Distressing is the process of making the project look old and time worn so aggressively "bash" the project with chains or objects like a hammer or other pieces of wood, making sure you use a variety of "tools" so the piece does not look too contrived. This process is simulating the day-to-day dents and marks that would usually take some years to accumulate on the piece.
Once the project has been sufficiently "time worn" or distressed, the next step is the antiquing process. This is basically just putting a glaze of colour on to simulate time gathered dirt and dust. Therefore we use colours like Raw Umber or Burnt Umber to do this.
The Matisse MM20 Water-Based Patina works exactly in the same way as the (now discontinued), Derivan Oil Based Patina except you use a water-based colour (e.g. Matisse Flow Burnt Umber) instead of oil-based paints. MM20 Water-Based Patina only takes 4 to 6 hours to dry.
- Clean project of all dust, grease and oil.
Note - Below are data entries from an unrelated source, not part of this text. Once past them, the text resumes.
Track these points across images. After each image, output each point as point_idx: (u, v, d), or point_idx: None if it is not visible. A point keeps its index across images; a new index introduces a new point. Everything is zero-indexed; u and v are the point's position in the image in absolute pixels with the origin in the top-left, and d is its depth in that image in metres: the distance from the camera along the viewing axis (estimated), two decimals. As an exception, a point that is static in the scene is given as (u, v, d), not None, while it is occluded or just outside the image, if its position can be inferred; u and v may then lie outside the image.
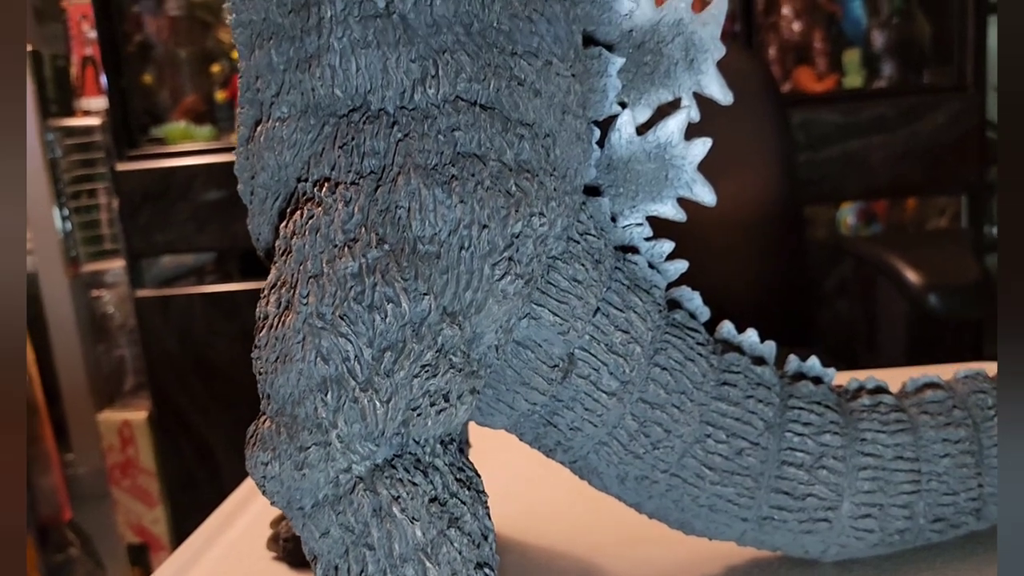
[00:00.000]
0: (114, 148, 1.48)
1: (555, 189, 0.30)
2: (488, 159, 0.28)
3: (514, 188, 0.28)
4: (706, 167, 0.37)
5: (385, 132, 0.28)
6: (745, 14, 1.39)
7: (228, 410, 1.52)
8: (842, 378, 0.39)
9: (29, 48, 1.50)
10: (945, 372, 0.39)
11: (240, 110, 0.32)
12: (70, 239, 1.58)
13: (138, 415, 1.61)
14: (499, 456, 0.47)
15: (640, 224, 0.36)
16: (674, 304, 0.36)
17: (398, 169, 0.27)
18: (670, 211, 0.36)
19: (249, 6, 0.31)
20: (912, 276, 0.81)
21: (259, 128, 0.30)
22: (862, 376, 0.39)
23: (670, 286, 0.36)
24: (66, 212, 1.56)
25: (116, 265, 1.60)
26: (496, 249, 0.28)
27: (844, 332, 1.49)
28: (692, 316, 0.36)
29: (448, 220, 0.27)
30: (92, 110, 1.58)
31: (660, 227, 0.36)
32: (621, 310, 0.33)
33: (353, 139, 0.28)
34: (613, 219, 0.35)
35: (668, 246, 0.36)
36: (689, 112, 0.36)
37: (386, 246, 0.26)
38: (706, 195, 0.36)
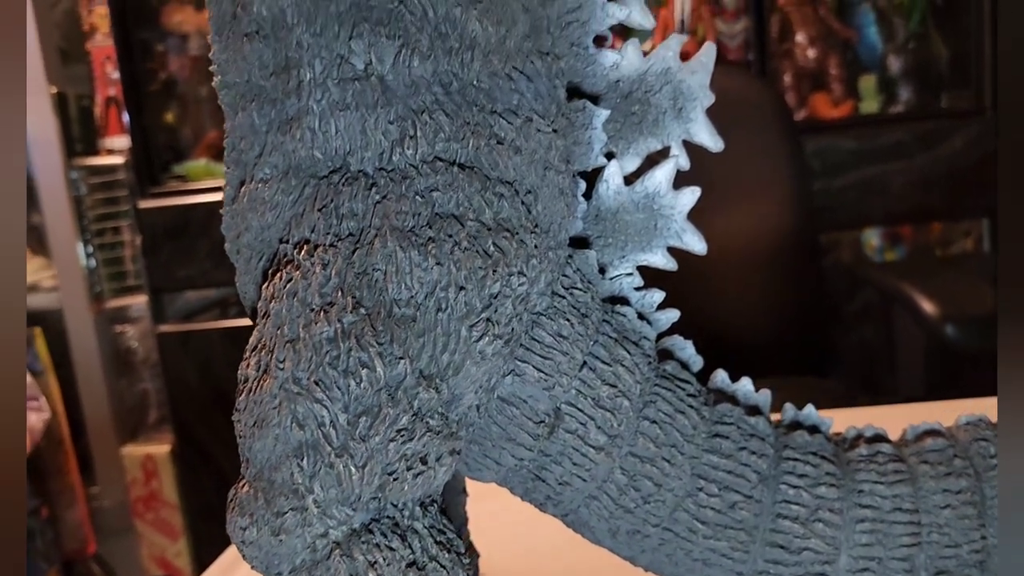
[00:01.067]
0: (137, 186, 1.51)
1: (537, 246, 0.30)
2: (466, 219, 0.28)
3: (492, 248, 0.28)
4: (720, 197, 0.37)
5: (363, 194, 0.28)
6: (759, 42, 1.39)
7: (249, 443, 1.52)
8: (855, 415, 0.39)
9: (54, 90, 1.54)
10: (963, 407, 0.39)
11: (226, 170, 0.32)
12: (94, 275, 1.60)
13: (161, 449, 1.62)
14: (499, 495, 0.47)
15: (630, 274, 0.35)
16: (666, 354, 0.36)
17: (375, 232, 0.27)
18: (660, 260, 0.36)
19: (232, 68, 0.31)
20: (928, 307, 0.80)
21: (243, 189, 0.31)
22: (862, 421, 0.38)
23: (662, 335, 0.36)
24: (90, 249, 1.59)
25: (139, 301, 1.62)
26: (473, 311, 0.28)
27: (862, 361, 1.47)
28: (684, 366, 0.36)
29: (424, 283, 0.27)
30: (116, 149, 1.61)
31: (674, 255, 0.36)
32: (608, 364, 0.33)
33: (332, 201, 0.28)
34: (602, 270, 0.35)
35: (659, 296, 0.35)
36: (677, 161, 0.36)
37: (362, 310, 0.26)
38: (696, 244, 0.36)
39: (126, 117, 1.53)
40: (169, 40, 1.59)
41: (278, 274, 0.29)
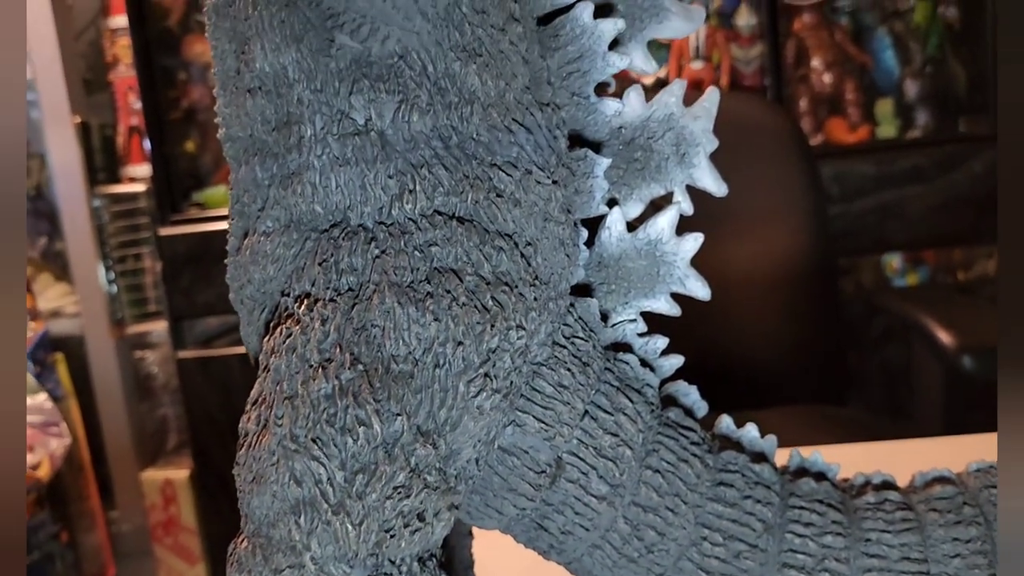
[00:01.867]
0: (158, 213, 1.53)
1: (536, 299, 0.30)
2: (464, 274, 0.28)
3: (491, 302, 0.28)
4: (737, 224, 0.37)
5: (363, 249, 0.28)
6: (774, 67, 1.38)
7: (267, 468, 1.53)
8: (870, 450, 0.38)
9: (78, 120, 1.57)
10: (979, 443, 0.38)
11: (230, 221, 0.33)
12: (116, 301, 1.62)
13: (180, 473, 1.63)
14: (505, 537, 0.47)
15: (633, 320, 0.35)
16: (670, 400, 0.36)
17: (374, 287, 0.28)
18: (664, 306, 0.36)
19: (236, 122, 0.32)
20: (944, 337, 0.79)
21: (246, 241, 0.31)
22: (876, 456, 0.38)
23: (667, 381, 0.36)
24: (112, 275, 1.61)
25: (159, 326, 1.64)
26: (471, 366, 0.28)
27: (880, 389, 1.45)
28: (689, 412, 0.36)
29: (422, 339, 0.27)
30: (137, 177, 1.63)
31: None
32: (610, 413, 0.33)
33: (332, 256, 0.28)
34: (605, 317, 0.35)
35: (662, 342, 0.35)
36: (680, 207, 0.36)
37: (360, 366, 0.27)
38: (699, 290, 0.36)
39: (147, 144, 1.55)
40: (191, 69, 1.62)
41: (278, 328, 0.29)
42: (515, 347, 0.29)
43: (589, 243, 0.35)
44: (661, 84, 1.50)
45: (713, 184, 0.37)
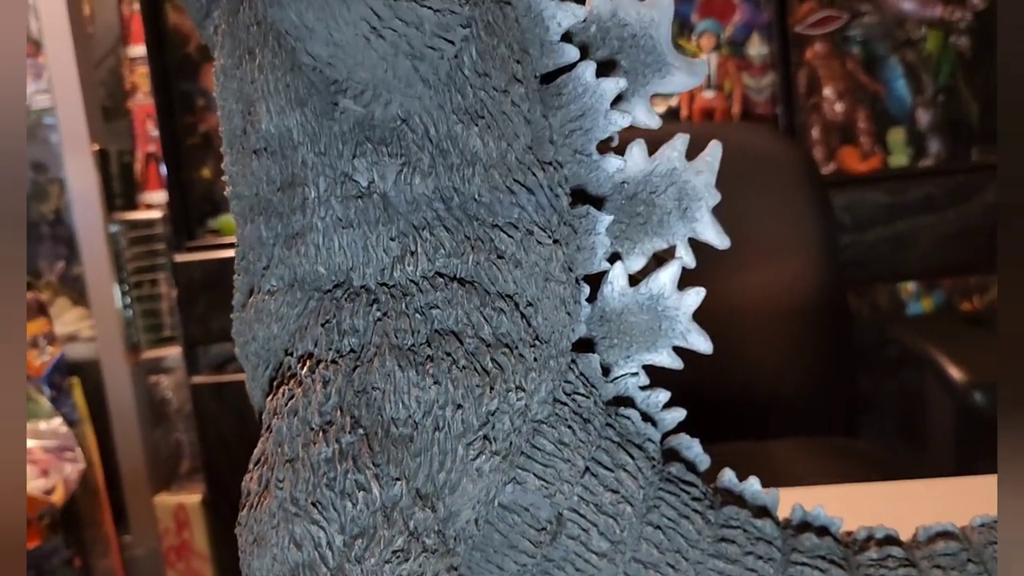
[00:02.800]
0: (174, 239, 1.54)
1: (536, 359, 0.30)
2: (465, 336, 0.29)
3: (491, 364, 0.29)
4: (748, 254, 0.37)
5: (365, 310, 0.29)
6: (786, 96, 1.39)
7: (280, 494, 1.54)
8: (877, 491, 0.38)
9: (96, 147, 1.59)
10: (990, 483, 0.38)
11: (236, 277, 0.33)
12: (132, 326, 1.64)
13: (192, 498, 1.64)
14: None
15: (635, 374, 0.36)
16: (671, 454, 0.36)
17: (375, 349, 0.28)
18: (666, 360, 0.36)
19: (242, 181, 0.32)
20: (955, 373, 0.79)
21: (251, 298, 0.32)
22: (887, 497, 0.38)
23: (669, 434, 0.36)
24: (128, 300, 1.63)
25: (174, 352, 1.65)
26: (471, 428, 0.28)
27: (893, 422, 1.44)
28: (691, 466, 0.36)
29: (422, 402, 0.27)
30: (154, 203, 1.65)
31: (704, 306, 0.36)
32: (611, 469, 0.33)
33: (334, 317, 0.29)
34: (606, 370, 0.35)
35: (664, 395, 0.36)
36: (682, 262, 0.36)
37: (360, 430, 0.27)
38: (701, 344, 0.36)
39: (163, 168, 1.57)
40: (209, 96, 1.64)
41: (281, 388, 0.29)
42: (515, 408, 0.29)
43: (591, 297, 0.35)
44: (673, 112, 1.51)
45: (716, 238, 0.37)
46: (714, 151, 0.38)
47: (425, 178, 0.30)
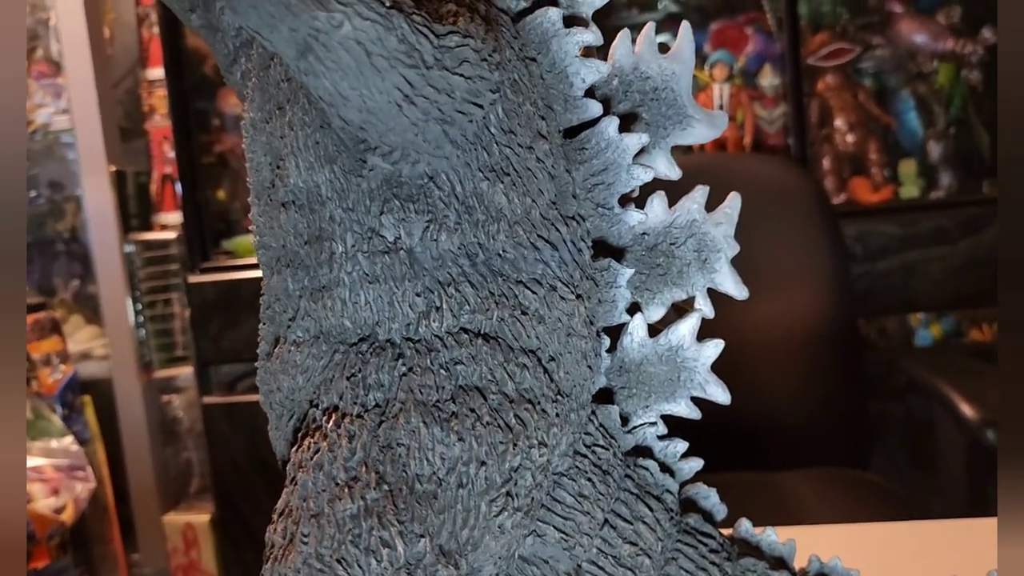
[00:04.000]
0: (188, 260, 1.56)
1: (558, 414, 0.31)
2: (489, 392, 0.29)
3: (514, 420, 0.29)
4: (760, 284, 0.37)
5: (390, 365, 0.29)
6: (798, 127, 1.39)
7: (288, 515, 1.54)
8: (889, 532, 0.38)
9: (113, 168, 1.60)
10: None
11: (261, 326, 0.34)
12: (145, 346, 1.65)
13: (201, 518, 1.64)
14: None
15: (653, 423, 0.36)
16: (689, 504, 0.36)
17: (400, 405, 0.28)
18: (684, 410, 0.36)
19: (269, 232, 0.33)
20: (967, 410, 0.79)
21: (277, 348, 0.32)
22: (897, 537, 0.38)
23: (686, 483, 0.36)
24: (141, 320, 1.64)
25: (186, 371, 1.66)
26: (494, 485, 0.28)
27: (905, 454, 1.44)
28: (708, 516, 0.36)
29: (446, 459, 0.28)
30: (169, 224, 1.67)
31: (711, 330, 0.36)
32: (630, 521, 0.33)
33: (360, 371, 0.29)
34: (625, 420, 0.36)
35: (682, 445, 0.36)
36: (701, 314, 0.37)
37: (385, 486, 0.27)
38: (720, 395, 0.36)
39: (179, 187, 1.58)
40: (225, 117, 1.66)
41: (307, 441, 0.30)
42: (537, 464, 0.30)
43: (611, 348, 0.36)
44: (685, 141, 1.51)
45: (734, 289, 0.38)
46: (733, 203, 0.39)
47: (451, 235, 0.30)
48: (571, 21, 0.36)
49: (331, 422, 0.29)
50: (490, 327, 0.30)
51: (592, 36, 0.35)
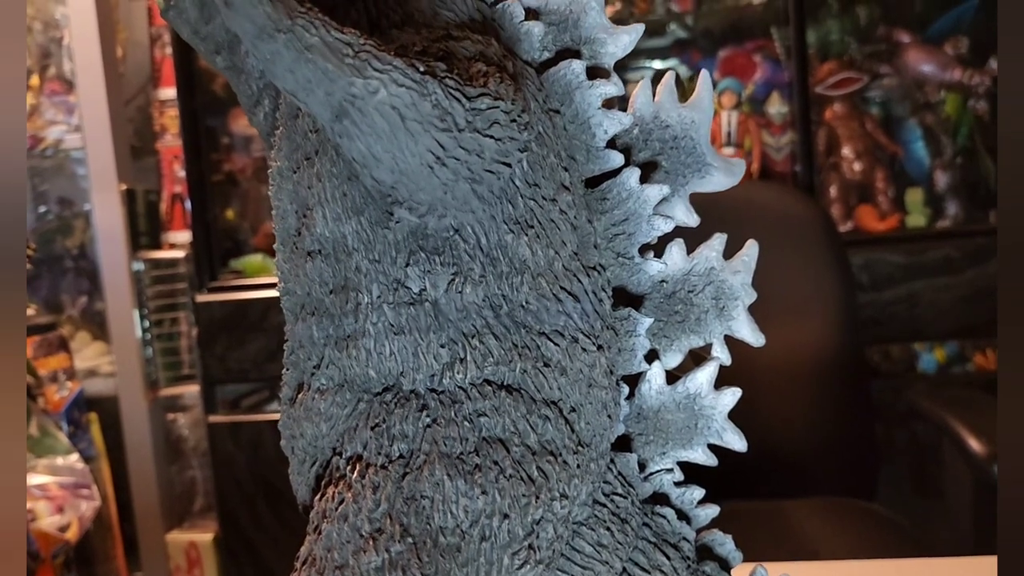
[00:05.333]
0: (196, 279, 1.56)
1: (579, 465, 0.31)
2: (511, 444, 0.29)
3: (536, 473, 0.29)
4: (766, 314, 0.38)
5: (414, 416, 0.30)
6: (805, 155, 1.40)
7: (293, 535, 1.54)
8: (900, 570, 0.38)
9: (124, 187, 1.62)
10: None
11: (284, 371, 0.34)
12: (151, 363, 1.65)
13: (204, 536, 1.64)
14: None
15: (670, 470, 0.36)
16: (705, 550, 0.36)
17: (424, 457, 0.29)
18: (701, 457, 0.37)
19: (294, 279, 0.33)
20: (975, 445, 0.79)
21: (300, 395, 0.33)
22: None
23: (703, 529, 0.37)
24: (148, 337, 1.64)
25: (192, 389, 1.67)
26: (516, 538, 0.29)
27: (912, 486, 1.44)
28: (724, 563, 0.36)
29: (470, 511, 0.28)
30: (177, 243, 1.68)
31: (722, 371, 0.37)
32: (647, 570, 0.33)
33: (384, 421, 0.30)
34: (642, 466, 0.36)
35: (699, 492, 0.36)
36: (719, 362, 0.37)
37: (409, 539, 0.28)
38: (736, 442, 0.37)
39: (188, 204, 1.59)
40: (234, 136, 1.67)
41: (331, 490, 0.30)
42: (559, 516, 0.30)
43: (629, 395, 0.36)
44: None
45: (751, 336, 0.38)
46: (751, 251, 0.39)
47: (475, 287, 0.31)
48: (593, 72, 0.37)
49: (355, 472, 0.30)
50: (513, 379, 0.30)
51: (615, 88, 0.36)
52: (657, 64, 1.58)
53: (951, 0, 1.44)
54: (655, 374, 0.36)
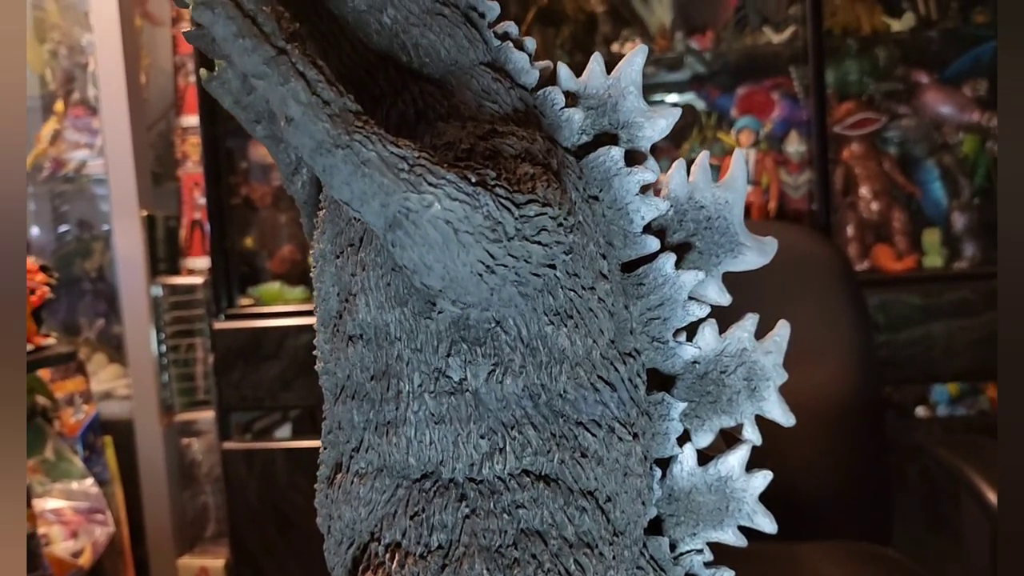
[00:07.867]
0: (213, 306, 1.57)
1: (615, 556, 0.32)
2: (549, 537, 0.30)
3: (573, 567, 0.30)
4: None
5: (453, 506, 0.30)
6: (823, 194, 1.40)
7: (304, 563, 1.54)
8: None
9: (144, 213, 1.63)
10: None
11: (322, 449, 0.35)
12: (167, 388, 1.66)
13: (216, 562, 1.64)
14: None
15: (700, 551, 0.37)
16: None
17: (464, 549, 0.29)
18: (731, 538, 0.37)
19: (335, 361, 0.34)
20: (991, 495, 0.79)
21: (339, 476, 0.33)
22: None
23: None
24: (165, 362, 1.65)
25: (207, 415, 1.67)
26: None
27: (928, 533, 1.43)
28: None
29: None
30: (196, 269, 1.69)
31: None
32: (679, 654, 0.34)
33: (423, 510, 0.30)
34: (672, 546, 0.36)
35: (728, 574, 0.37)
36: (751, 443, 0.38)
37: None
38: (767, 525, 0.37)
39: (207, 227, 1.60)
40: (252, 162, 1.68)
41: (369, 573, 0.31)
42: None
43: (660, 477, 0.36)
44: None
45: (782, 416, 0.39)
46: (782, 331, 0.40)
47: (516, 377, 0.32)
48: (630, 155, 0.37)
49: (395, 562, 0.30)
50: (551, 469, 0.31)
51: (652, 174, 0.37)
52: (674, 97, 1.59)
53: (969, 41, 1.45)
54: (687, 456, 0.37)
- Moisten your product all over with a cotton cloth soaked in MM20 Water-Based Patina to prevent the surface from absorbing too much colour.
- Dab Matisse Flow Burnt Umber or Raw Umber on the moistened cloth and spread your project beginning at the outside edge and moving into the centre.
- Wipe back excess colour to desired effect with a clean cloth.
- If you have made your item too dark, apply MM20 Water-Based Patina to a clean cloth and wipe over to remove colour.
- Allow antiquing to dry at least 4 to 6 hours, depending on the weather and how heavily the project was antiqued.
Note: You might find it best to apply a coat of Derivan Pre-Antiquing Medium before antiquing to create a layer between the paint and antiquing so as not to move any of the under-painting.